> Angezeigter Text

------------------------

Der am Sonntag gefundene Kompromiss zu einer bundesweiten Suche nach einem Atommüll-Endlager wirft eine Menge offener Fragen auf. Ungeklärt ist vor allem, wohin der ursprünglich für das Zwischenlager Gorleben geplante Atommüll künftig transportiert werden soll.

Nach Auskunft der Gesellschaft für Nuklear-Service (GNS), die für die Energieversorger zentrale Zwischenlager im niedersächsischen Gorleben sowie im nordrhein-westfälischen Ahaus betreibt, gibt es derzeit deutschlandweit kein weiteres Lager, das eine Genehmigung zur Einlagerung sogenannter verglaster Wiederaufarbeitungs-Abfälle in Castor-Behältern besitzt. Dieser Aspekt sei am Sonntag, als Bundesumweltminister Peter Altmaier (CDU) den Kompromiss verkündet habe, 'wohl ein wenig zu kurz gekommen', sagte ein Sprecher der GNS. Zwar kann grundsätzlich jeder Betreiber eines Zwischenlagers eine solche Genehmigung beantragen. Aber das Interesse daran scheint bislang gering zu sein. Und ob sich das ändert, lässt sich nicht vorhersagen. 'Niemand kann die Betreiber dazu zwingen', sagte der GNS-Sprecher weiter.



Wohin mit dem Atommüll?

Altmaier hatte sich am Sonntag mit Niedersachsens Ministerpräsident Stephan Weil (SPD) und Landesumweltminister Stefan Wenzel (Grüne) darauf verständigt, eine aus 24 Personen bestehende Enquetekommission einzurichten, die bis 2015 die Grundlagen und Vergleichskriterien für die bundesweite Suche nach einem Atommüll-Endlager erarbeiten soll. Bis zur Sommerpause soll dies im 'Standortsuchgesetz' verankert werden. Ein erster Entwurf dessen ist bereits vor einiger Zeit vorgelegt worden. Am 7. April soll eine Bund-Länder-Runde endgültig über den Kompromiss entscheiden.

------------------------

Gespeicherte Daten
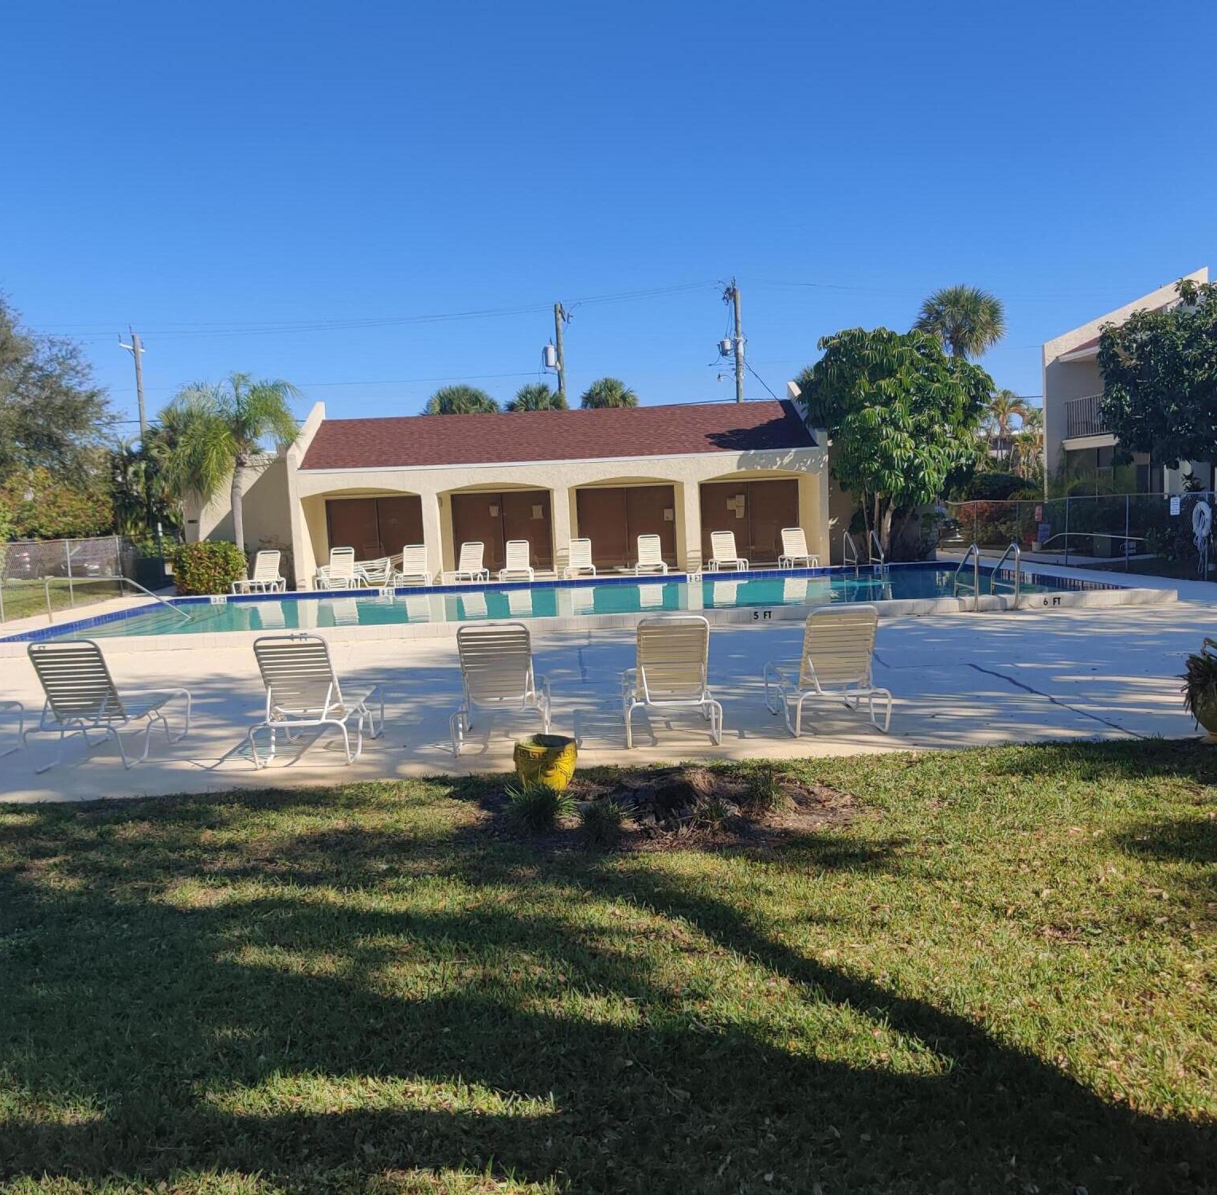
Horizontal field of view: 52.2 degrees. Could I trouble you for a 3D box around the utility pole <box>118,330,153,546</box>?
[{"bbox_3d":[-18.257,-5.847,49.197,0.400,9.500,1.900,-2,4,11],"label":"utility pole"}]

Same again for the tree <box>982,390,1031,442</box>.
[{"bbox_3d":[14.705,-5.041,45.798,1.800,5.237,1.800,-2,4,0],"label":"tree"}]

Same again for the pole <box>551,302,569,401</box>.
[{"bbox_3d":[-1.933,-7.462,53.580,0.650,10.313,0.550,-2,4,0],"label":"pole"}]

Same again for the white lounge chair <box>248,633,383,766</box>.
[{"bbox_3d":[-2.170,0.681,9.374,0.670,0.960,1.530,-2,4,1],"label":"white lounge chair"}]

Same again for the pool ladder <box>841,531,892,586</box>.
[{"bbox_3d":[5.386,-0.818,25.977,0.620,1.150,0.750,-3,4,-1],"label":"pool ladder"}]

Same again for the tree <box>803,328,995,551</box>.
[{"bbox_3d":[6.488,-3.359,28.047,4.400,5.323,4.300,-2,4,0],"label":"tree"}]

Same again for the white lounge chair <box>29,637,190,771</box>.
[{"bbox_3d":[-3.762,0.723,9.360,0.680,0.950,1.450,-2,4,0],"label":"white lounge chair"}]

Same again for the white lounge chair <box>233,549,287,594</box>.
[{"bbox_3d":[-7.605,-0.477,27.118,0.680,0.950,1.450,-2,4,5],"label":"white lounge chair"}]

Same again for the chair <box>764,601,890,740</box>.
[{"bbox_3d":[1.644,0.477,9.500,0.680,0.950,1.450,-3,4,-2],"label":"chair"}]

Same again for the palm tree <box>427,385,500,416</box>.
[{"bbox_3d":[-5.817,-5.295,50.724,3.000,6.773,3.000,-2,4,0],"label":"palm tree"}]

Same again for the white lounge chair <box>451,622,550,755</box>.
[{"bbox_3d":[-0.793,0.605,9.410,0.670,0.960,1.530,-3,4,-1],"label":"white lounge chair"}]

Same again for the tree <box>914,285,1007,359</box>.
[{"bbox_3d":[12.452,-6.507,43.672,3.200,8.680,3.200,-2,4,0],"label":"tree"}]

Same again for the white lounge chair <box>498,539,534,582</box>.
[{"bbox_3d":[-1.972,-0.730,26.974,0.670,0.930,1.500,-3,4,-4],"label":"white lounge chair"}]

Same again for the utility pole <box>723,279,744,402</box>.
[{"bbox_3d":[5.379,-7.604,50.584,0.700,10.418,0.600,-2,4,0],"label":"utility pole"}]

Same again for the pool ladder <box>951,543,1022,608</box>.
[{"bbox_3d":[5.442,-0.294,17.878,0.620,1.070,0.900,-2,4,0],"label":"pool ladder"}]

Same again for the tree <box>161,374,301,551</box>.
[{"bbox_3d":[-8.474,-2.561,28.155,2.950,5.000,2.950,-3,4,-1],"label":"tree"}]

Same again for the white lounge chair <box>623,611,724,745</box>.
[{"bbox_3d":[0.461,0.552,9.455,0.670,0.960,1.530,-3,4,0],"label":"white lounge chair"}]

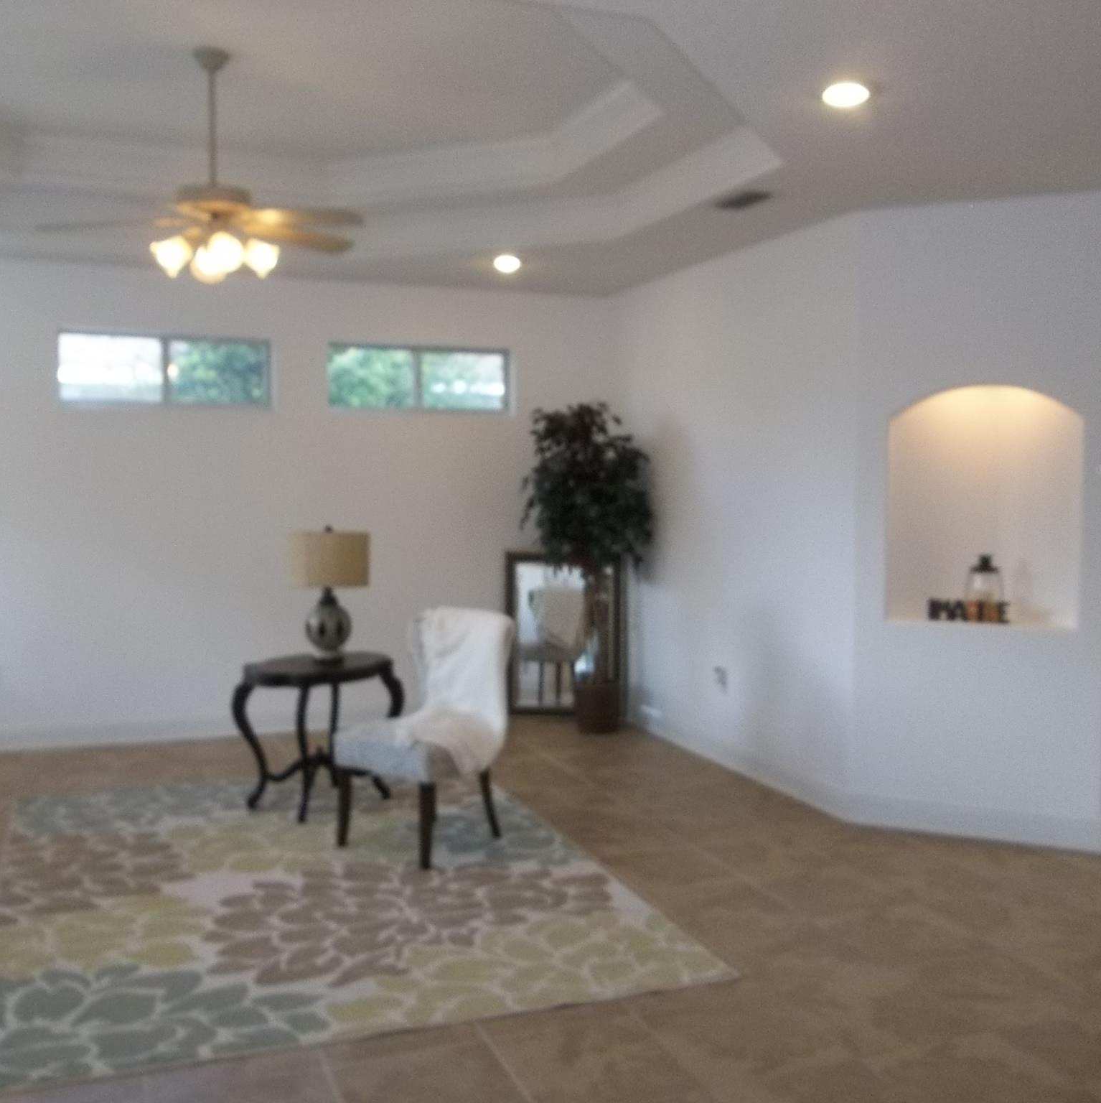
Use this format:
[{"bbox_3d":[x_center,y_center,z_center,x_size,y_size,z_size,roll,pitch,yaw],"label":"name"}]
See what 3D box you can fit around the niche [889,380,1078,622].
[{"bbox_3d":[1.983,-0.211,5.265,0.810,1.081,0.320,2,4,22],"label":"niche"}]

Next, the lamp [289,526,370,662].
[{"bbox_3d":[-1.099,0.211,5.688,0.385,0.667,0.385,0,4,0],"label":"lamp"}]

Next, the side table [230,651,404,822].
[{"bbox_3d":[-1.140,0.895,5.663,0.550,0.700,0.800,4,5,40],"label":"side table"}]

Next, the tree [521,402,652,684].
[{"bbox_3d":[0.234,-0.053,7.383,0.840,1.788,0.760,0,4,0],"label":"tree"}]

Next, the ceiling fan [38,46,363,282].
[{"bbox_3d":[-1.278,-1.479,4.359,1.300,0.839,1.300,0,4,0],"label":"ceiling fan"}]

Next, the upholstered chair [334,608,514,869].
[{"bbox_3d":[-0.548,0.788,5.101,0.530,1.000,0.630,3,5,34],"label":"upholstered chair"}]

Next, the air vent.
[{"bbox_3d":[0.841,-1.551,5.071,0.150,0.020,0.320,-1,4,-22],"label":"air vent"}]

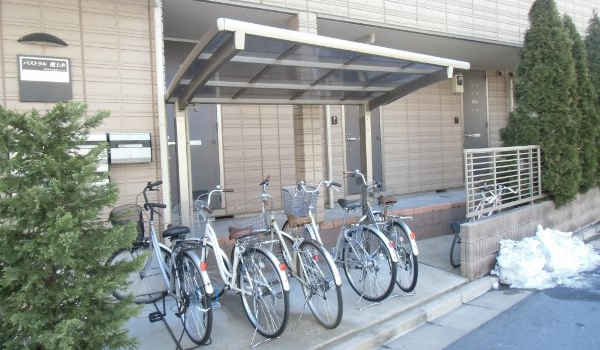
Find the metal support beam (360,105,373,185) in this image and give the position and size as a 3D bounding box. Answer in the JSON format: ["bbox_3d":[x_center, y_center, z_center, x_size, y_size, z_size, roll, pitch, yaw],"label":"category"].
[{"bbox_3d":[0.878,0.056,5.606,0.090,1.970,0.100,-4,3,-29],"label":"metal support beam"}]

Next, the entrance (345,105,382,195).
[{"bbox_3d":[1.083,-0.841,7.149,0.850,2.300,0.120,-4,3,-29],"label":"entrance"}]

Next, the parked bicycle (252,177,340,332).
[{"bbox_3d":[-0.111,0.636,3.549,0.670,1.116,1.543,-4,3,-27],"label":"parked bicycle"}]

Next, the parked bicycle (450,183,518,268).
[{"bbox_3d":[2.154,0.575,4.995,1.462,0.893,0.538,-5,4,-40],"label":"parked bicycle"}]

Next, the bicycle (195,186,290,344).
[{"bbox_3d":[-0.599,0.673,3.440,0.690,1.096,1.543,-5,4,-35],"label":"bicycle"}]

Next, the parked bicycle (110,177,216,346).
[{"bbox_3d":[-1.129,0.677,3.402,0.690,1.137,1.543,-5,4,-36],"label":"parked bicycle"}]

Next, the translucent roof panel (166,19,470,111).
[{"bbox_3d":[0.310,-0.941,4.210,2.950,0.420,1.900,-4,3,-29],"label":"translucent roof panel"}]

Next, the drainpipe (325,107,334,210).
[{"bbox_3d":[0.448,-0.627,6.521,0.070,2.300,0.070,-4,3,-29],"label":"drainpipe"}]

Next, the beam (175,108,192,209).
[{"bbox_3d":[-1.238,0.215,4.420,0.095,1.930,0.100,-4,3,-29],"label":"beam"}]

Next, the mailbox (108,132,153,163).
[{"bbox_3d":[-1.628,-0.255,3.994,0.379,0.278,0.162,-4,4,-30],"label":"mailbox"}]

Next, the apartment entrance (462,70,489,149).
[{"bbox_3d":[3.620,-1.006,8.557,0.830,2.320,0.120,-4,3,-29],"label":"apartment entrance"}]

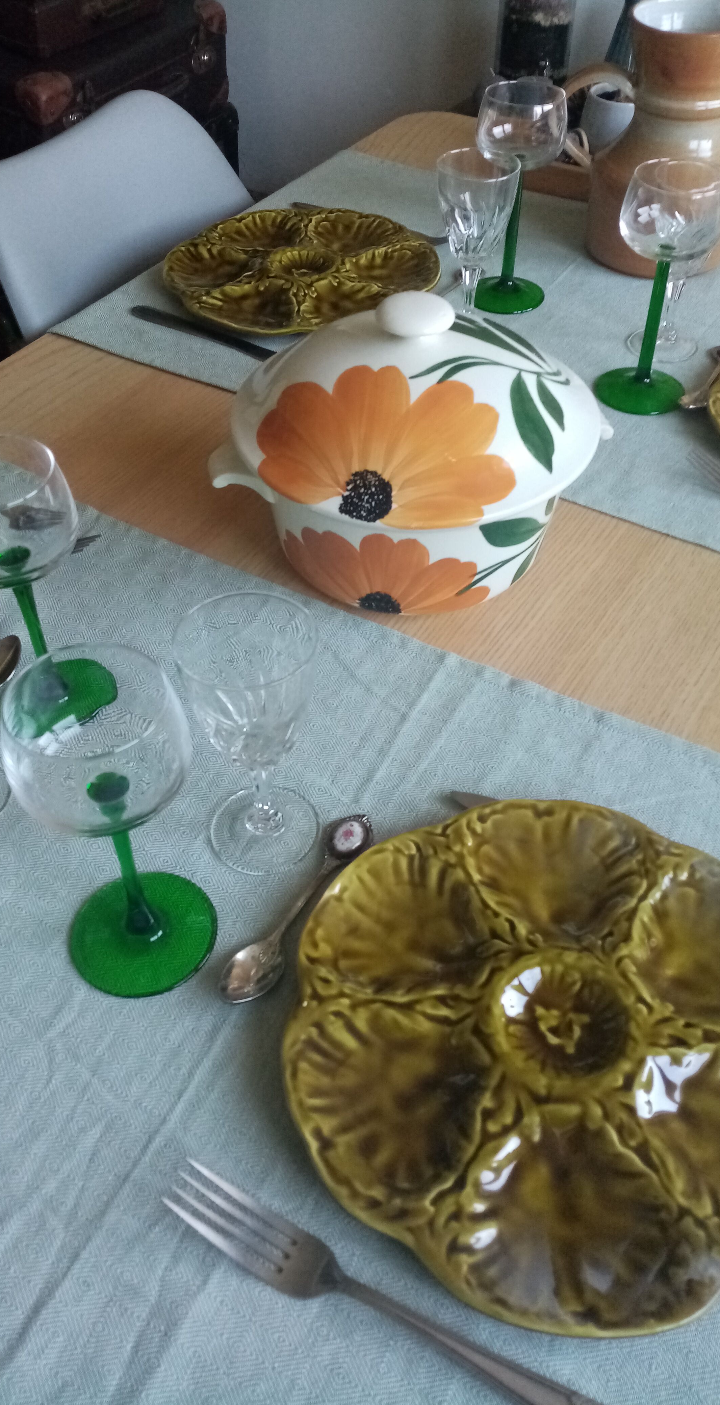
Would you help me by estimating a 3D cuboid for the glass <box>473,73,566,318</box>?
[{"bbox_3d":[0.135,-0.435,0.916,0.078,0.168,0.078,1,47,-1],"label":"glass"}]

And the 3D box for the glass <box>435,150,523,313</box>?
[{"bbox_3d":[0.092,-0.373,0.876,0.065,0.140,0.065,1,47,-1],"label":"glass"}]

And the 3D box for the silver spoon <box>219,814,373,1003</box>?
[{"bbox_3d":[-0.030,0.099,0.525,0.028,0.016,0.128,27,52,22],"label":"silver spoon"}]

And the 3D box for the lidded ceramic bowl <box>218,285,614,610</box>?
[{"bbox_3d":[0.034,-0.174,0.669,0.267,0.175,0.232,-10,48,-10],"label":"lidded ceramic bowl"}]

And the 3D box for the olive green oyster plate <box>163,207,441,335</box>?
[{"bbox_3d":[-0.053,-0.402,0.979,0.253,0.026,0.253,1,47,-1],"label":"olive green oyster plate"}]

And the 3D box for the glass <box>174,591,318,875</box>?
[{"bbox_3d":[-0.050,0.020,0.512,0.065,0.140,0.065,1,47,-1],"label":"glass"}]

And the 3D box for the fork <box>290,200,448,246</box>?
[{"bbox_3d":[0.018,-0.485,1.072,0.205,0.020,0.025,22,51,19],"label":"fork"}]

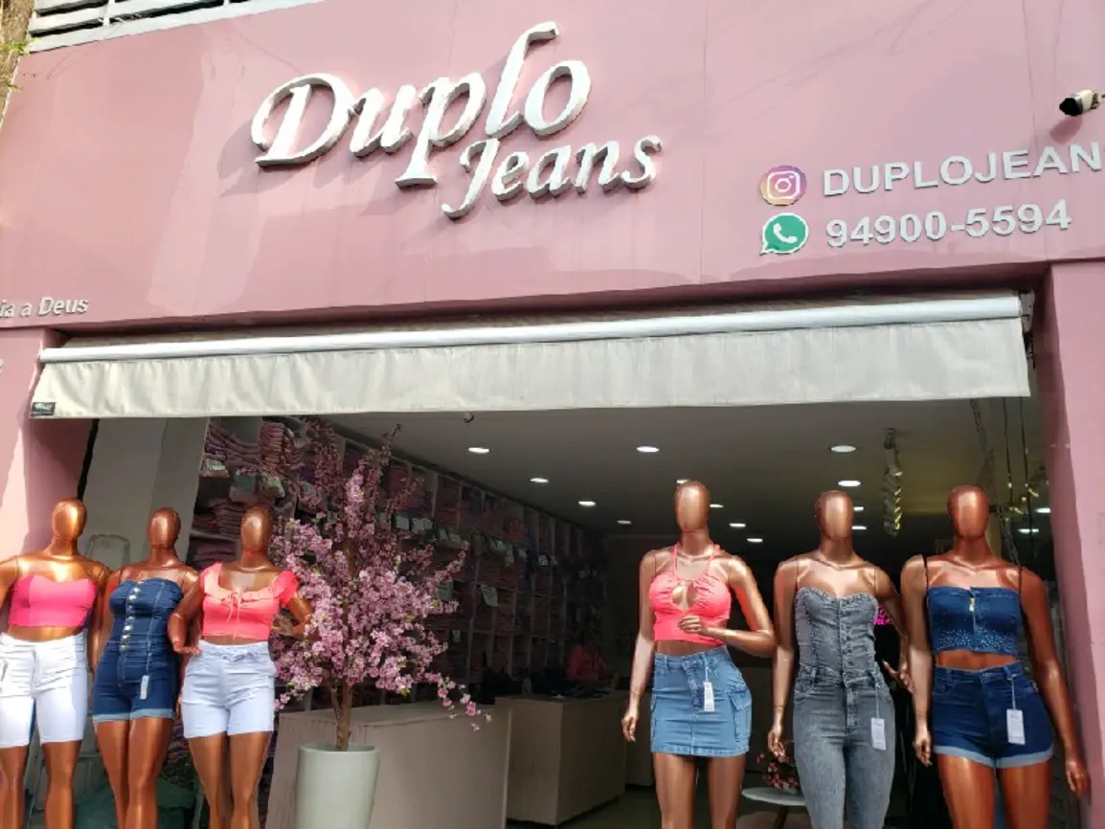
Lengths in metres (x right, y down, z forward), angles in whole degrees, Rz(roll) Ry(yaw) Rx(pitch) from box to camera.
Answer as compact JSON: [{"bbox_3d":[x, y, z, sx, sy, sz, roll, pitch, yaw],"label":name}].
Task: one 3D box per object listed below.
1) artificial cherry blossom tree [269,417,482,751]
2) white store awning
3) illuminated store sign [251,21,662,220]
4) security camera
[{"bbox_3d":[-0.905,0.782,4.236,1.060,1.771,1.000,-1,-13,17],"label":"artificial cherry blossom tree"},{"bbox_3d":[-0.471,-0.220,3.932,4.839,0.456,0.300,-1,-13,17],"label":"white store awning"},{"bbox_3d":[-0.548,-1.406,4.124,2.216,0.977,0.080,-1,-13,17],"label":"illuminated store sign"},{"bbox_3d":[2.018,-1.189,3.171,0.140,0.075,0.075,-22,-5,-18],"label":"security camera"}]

------------------------

> Aufgabe
Schreib den Text über die Suche nach einem Atommüll-Endlager im Anschluss an seinen letzten Satz weiter.

> Ergebnis
Niedersachsens rot-grüne Landesregierung hofft, dass über die noch zu erarbeitenden Kriterien für die Endlagersuche der hochumstrittene Salzstock Gorleben ausscheiden wird, der seit 1977 im Fokus steht. Um den Verdacht der Gorleben-Gegner zu entkräften, hinter den Kulissen sei eine Entscheidung für Gorleben bereits gefallen, sollen nach der Verabschiedung des Gesetzes keine weiteren Castoren mit Atommüll mehr in das dortige oberirdische Zwischenlager transportiert werden. Ein Sprecher Altmaiers sagte am Montag, es sei noch keine Vorfestlegung getroffen, wohin der Müll stattdessen gehen solle. Neben zentralen Lagern wie Gorleben und Ahaus haben unter anderem die neun noch laufenden Kernkraftwerke eigene Zwischenlager. Allerdings sind die Genehmigungen immer begrenzt auf konkrete Mengen, Behälter und Arten von Abfällen. Als Altmaier, Weil und Wenzel am Sonntag den Stopp für weitere Transporte nach Gorleben verkündeten, hatten sie lediglich gesagt, dass noch geplante Transporte 'auf andere Zwischenlager verteilt' werden sollten. Dazu sei die Zustimmung der betroffenen Bundesländer erforderlich. Was sie nicht erwähnten: Auch die Betreiber der Zwischenlager - und damit die privaten AKW-Betreiber - müssen dazu Ja sagen.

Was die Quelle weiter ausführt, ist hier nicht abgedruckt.